> **Required action**
From the first line of the data through the line containing "an IHC histopathology", return each line exactly.

> **Input data**
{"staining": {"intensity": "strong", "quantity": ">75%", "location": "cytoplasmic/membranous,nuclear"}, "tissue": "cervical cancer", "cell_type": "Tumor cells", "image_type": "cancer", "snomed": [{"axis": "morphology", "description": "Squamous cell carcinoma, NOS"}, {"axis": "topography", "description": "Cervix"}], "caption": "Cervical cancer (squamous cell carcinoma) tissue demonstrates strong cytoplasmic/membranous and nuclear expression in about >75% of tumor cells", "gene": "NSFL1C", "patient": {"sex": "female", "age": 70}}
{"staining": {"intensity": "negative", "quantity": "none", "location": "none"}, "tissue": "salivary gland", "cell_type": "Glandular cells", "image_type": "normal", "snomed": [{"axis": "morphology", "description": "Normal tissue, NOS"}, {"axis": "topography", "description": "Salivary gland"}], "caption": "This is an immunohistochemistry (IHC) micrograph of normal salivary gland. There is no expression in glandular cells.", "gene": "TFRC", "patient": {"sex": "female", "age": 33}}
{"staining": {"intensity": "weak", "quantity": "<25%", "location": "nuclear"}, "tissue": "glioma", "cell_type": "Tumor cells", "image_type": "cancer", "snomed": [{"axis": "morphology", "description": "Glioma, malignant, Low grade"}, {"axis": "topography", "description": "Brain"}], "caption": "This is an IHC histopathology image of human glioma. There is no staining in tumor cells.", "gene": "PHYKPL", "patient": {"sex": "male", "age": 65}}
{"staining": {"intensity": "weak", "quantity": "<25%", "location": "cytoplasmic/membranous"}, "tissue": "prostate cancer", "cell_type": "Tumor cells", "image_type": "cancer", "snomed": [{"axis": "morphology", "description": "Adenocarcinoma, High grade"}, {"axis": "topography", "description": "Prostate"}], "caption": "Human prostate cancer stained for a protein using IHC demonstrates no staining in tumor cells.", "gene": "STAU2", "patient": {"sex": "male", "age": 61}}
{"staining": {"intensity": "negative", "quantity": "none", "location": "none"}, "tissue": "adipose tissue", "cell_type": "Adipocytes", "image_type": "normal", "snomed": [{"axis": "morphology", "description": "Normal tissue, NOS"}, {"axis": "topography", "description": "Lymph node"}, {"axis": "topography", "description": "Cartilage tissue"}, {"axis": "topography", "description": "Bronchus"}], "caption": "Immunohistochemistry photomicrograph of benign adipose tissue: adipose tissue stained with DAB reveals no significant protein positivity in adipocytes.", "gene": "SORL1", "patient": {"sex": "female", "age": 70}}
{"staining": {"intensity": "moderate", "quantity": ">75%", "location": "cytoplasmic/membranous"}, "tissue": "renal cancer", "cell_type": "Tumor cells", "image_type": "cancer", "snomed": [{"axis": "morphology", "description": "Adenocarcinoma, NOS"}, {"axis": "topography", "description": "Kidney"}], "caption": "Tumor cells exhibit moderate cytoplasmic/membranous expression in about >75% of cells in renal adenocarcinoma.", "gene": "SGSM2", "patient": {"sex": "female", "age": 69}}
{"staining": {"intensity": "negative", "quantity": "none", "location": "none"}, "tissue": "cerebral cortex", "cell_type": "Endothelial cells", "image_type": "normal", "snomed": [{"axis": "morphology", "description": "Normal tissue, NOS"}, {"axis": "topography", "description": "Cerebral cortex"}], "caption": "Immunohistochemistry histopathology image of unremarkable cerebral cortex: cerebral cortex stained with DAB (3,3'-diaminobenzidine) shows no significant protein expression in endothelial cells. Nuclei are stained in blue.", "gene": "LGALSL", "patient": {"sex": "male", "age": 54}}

> **Reply**
{"staining": {"intensity": "strong", "quantity": ">75%", "location": "cytoplasmic/membranous,nuclear"}, "tissue": "cervical cancer", "cell_type": "Tumor cells", "image_type": "cancer", "snomed": [{"axis": "morphology", "description": "Squamous cell carcinoma, NOS"}, {"axis": "topography", "description": "Cervix"}], "caption": "Cervical cancer (squamous cell carcinoma) tissue demonstrates strong cytoplasmic/membranous and nuclear expression in about >75% of tumor cells", "gene": "NSFL1C", "patient": {"sex": "female", "age": 70}}
{"staining": {"intensity": "negative", "quantity": "none", "location": "none"}, "tissue": "salivary gland", "cell_type": "Glandular cells", "image_type": "normal", "snomed": [{"axis": "morphology", "description": "Normal tissue, NOS"}, {"axis": "topography", "description": "Salivary gland"}], "caption": "This is an immunohistochemistry (IHC) micrograph of normal salivary gland. There is no expression in glandular cells.", "gene": "TFRC", "patient": {"sex": "female", "age": 33}}
{"staining": {"intensity": "weak", "quantity": "<25%", "location": "nuclear"}, "tissue": "glioma", "cell_type": "Tumor cells", "image_type": "cancer", "snomed": [{"axis": "morphology", "description": "Glioma, malignant, Low grade"}, {"axis": "topography", "description": "Brain"}], "caption": "This is an IHC histopathology image of human glioma. There is no staining in tumor cells.", "gene": "PHYKPL", "patient": {"sex": "male", "age": 65}}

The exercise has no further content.